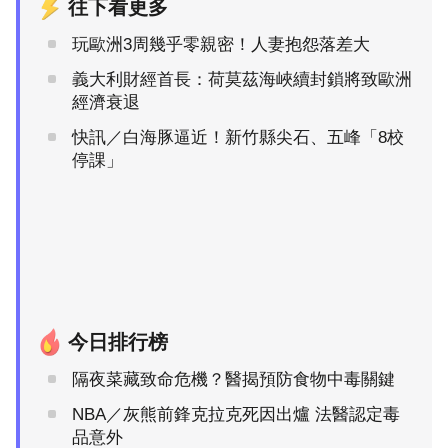
往下看更多
玩歐洲3周幾乎零親密！人妻抱怨落差大
義大利財經首長：荷莫茲海峽續封鎖將致歐洲
經濟衰退
快訊／白海豚逼近！新竹縣尖石、五峰「8校
停課」
今日排行榜
隔夜菜藏致命危機？醫揭預防食物中毒關鍵
NBA／灰熊前鋒克拉克死因出爐 法醫認定毒
品意外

__Task statement__:
Only the pictures are to be omitted; the records above must otherwise be reproduced exactly.

__Reply to the exercise__:
往下看更多
玩歐洲3周幾乎零親密！人妻抱怨落差大
義大利財經首長：荷莫茲海峽續封鎖將致歐洲
經濟衰退
快訊／白海豚逼近！新竹縣尖石、五峰「8校
停課」
今日排行榜
隔夜菜藏致命危機？醫揭預防食物中毒關鍵
NBA／灰熊前鋒克拉克死因出爐 法醫認定毒
品意外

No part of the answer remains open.